Science Fair Project Encyclopedia
Cotton Mather (February 12, 1663 – February 13, 1728). B.A. 1678 (Harvard College), M.A. 1681; honorary doctorate 1710 (University of Glasgow), was a socially and politically influential Puritan minister, prolific author, and pamphleteer. Cotton Mather was the son of influential minister Increase Mather.
Mather graduated from Harvard in 1678 at only 15 years of age. After completing his post-graduate work, he joined his father as assistant Pastor of Boston's Old North Church. It was not until his father's death in 1723 that Mather assumed full responsibilities as Pastor at the Church.
Author of more than 450 books and pamphlets, his ubiquitous literary works made him one of the most influential religious leaders in America. Mather set the nation's moral tone, and sounded the call for second and third generation Puritans whose parents had left England for the New England colonies of North America to return to the theological roots of Puritanism.
"If in the midst of the many Dissatisfactions among us, the publication of these Trials may promote such a pious Thankfulness unto God, for Justice being so far executed among us, I shall Re-joyce that God is Glorified..." (Wonders of the Invisible World).
Highly influential due to his prolific writing, Mather was a force to be reckoned with in secular as well as spiritual matters. After the fall of English King James II in 1688, Mather was among the leaders of a successful revolt against James' Governor of the consolidated Dominion of New England, Sir Edmund Andros.

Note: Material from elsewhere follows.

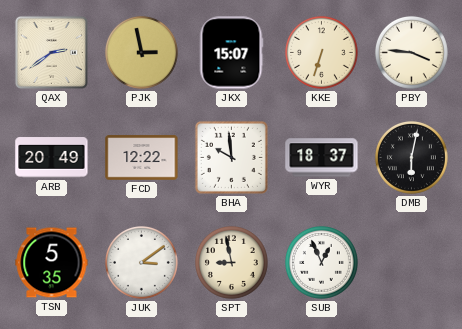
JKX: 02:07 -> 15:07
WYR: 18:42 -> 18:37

Mather was influential in early American science as well. In 1716, as the result of observations of corn varieties, he conducted one of the first experiments with plant hybridization. This observation was memorialized in a letter to a friend:
"My friend planted a row of Indian corn that was colored red and blue; the rest of the field being planted with yellow which is the most usual color. To the windward side this red and blue so infected three or four rows as to communicate the same color unto them; and part of ye fifth and some of ye sixth. But to the leeward side, no less than seven or eight rows had ye same color communicated unto them; and some small impressions were made on those that were yet further off."
Of Mather's three wives and fifteen children, only one wife and two children survived him. Mather was buried on Copp's Hill.
Mather's Major Works By Date
- Wonders of the Invisible World (1693) ISBN 0766168670
- Magnalia Christi Americana (1702) ISBN 0674541553
- Bonifacius (1710) ISBN 0766169243
- The Christian Philosopher (1721) ISBN 0252068939
- Religious Improvements (1721)
- Manuductio ad Ministerium (1726)
- Cotton Mather appears as one of the characters in the second book A Calculus of Angels of Gregory Keyes' trilogy, The Age of Unreason.
- In the short story "The Legend of Sleepy Hollow," by Washington Irving, Ichabod Crane is depicted "a perfect master of Cotton Mather?s [fictitious] 'History of New England Witchcraft,' in which, by the way, he most firmly and potently believed."